By Eric Prisbell
Washington Post Staff Writer
Sunday, January 14, 2007
Is this the best collection of freshmen, from coast to coast, ever to play college basketball?
The primary reason the class of 2010 is even in the discussion is because of the NBA's age minimum, which now requires players to be 19 years old and a year removed from high school to be eligible for the draft. The rule that prompted last year's best high school players to give college a try, at least for a year, has given college basketball a freshman class that rivals the best in memory.
Leading the class of 2010 brigade is Ohio State's Greg Oden, who draws comparisons already to Celtics legend Bill Russell. Then there is Kevin Durant, who leads Texas in points, rebounds and blocks. Add in another near-7-footer in Spencer Hawes, who leads Washington in scoring, shooting percentage and blocks. Completing the foursome is North Carolina's Brandan Wright, who leads the ACC in shooting percentage and already has won five conference rookie of the week awards.

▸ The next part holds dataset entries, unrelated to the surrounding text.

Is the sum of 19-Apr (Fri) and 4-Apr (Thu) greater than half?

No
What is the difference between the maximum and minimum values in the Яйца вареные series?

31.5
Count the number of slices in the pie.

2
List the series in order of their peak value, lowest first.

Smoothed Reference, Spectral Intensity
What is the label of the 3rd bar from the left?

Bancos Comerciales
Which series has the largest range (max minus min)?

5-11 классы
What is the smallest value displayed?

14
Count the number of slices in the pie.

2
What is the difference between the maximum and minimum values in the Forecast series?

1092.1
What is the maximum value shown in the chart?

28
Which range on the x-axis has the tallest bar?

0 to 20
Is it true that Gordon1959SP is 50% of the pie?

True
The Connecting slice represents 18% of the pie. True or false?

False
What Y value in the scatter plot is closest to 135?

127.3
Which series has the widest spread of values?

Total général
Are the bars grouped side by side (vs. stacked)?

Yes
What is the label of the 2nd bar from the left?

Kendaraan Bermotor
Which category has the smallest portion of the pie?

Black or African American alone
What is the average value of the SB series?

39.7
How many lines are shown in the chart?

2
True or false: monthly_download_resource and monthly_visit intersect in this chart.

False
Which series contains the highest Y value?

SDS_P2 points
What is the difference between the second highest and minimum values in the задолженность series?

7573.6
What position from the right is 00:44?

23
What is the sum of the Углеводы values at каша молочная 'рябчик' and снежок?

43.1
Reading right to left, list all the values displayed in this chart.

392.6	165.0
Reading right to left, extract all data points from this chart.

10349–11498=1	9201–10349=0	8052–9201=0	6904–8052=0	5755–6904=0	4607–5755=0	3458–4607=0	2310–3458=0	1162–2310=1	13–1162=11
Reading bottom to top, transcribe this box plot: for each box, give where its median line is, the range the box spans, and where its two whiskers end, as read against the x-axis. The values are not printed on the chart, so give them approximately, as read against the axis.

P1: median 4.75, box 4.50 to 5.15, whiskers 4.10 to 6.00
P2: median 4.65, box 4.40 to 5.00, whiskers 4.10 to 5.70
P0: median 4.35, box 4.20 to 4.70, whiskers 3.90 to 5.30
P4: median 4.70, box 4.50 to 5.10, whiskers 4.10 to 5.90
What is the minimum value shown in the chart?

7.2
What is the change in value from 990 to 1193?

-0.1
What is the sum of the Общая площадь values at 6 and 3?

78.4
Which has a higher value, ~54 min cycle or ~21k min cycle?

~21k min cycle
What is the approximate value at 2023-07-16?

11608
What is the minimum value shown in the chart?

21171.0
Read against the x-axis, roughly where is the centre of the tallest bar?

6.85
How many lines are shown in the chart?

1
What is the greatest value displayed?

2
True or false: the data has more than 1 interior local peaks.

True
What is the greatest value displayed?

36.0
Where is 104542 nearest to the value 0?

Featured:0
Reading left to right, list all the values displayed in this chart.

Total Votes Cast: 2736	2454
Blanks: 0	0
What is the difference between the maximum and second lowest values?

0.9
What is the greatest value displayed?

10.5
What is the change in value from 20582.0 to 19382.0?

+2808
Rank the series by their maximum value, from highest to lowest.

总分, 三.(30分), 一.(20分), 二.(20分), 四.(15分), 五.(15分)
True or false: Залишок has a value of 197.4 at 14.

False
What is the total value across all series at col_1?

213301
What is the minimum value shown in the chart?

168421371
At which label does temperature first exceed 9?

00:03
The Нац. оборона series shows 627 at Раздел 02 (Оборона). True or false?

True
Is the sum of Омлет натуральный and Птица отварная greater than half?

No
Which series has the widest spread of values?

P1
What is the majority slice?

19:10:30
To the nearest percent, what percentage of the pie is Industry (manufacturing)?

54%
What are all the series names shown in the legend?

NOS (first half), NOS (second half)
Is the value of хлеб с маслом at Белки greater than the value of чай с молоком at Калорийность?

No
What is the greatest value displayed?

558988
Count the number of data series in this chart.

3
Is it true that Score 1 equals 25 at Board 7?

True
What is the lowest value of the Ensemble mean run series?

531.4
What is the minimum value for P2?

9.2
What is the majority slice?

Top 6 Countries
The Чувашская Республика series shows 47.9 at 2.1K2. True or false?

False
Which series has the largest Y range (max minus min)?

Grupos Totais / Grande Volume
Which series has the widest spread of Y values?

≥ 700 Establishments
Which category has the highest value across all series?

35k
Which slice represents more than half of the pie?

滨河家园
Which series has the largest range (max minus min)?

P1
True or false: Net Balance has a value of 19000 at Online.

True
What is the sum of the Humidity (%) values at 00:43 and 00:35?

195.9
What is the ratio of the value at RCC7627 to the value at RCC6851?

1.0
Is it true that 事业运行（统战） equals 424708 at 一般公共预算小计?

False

All four are expected to be high NBA draft picks whenever they decide to forgo their college eligibility. All four could also be starring on a television near you this March in the NCAA tournament. But this class also has depth. Arizona's Coach Lute Olson has said freshman Chase Budinger could be the best freshman he has coached. And Connecticut's 7-foot-3 Hasheem Thabeet is a shot-blocking savant.
Kevin Garnett set the high school-to-pros movement in motion in 1995. His college class of 1999, even without Garnett, is still considered the recent benchmark for freshman talent. There was Stephon Marbury, who played just one season at Georgia Tech before starting a star-crossed NBA career. There was also Vince Carter, Antawn Jamison, Paul Pierce, Chauncey Billups and Shareef Abdur-Rahim, all of whom became recognizable NBA performers. None of those players, however, won a national championship in college.
The college class of 1985, on the other hand, included Michael Jordan and Patrick Ewing, two players who competed in a total of four national title games, winning two of them. Both players went on to fairly successful professional careers as well.
One thing is certain about the class of 2010. It's hard to imagine any of the aforementioned freshmen sticking around college basketball through graduation day.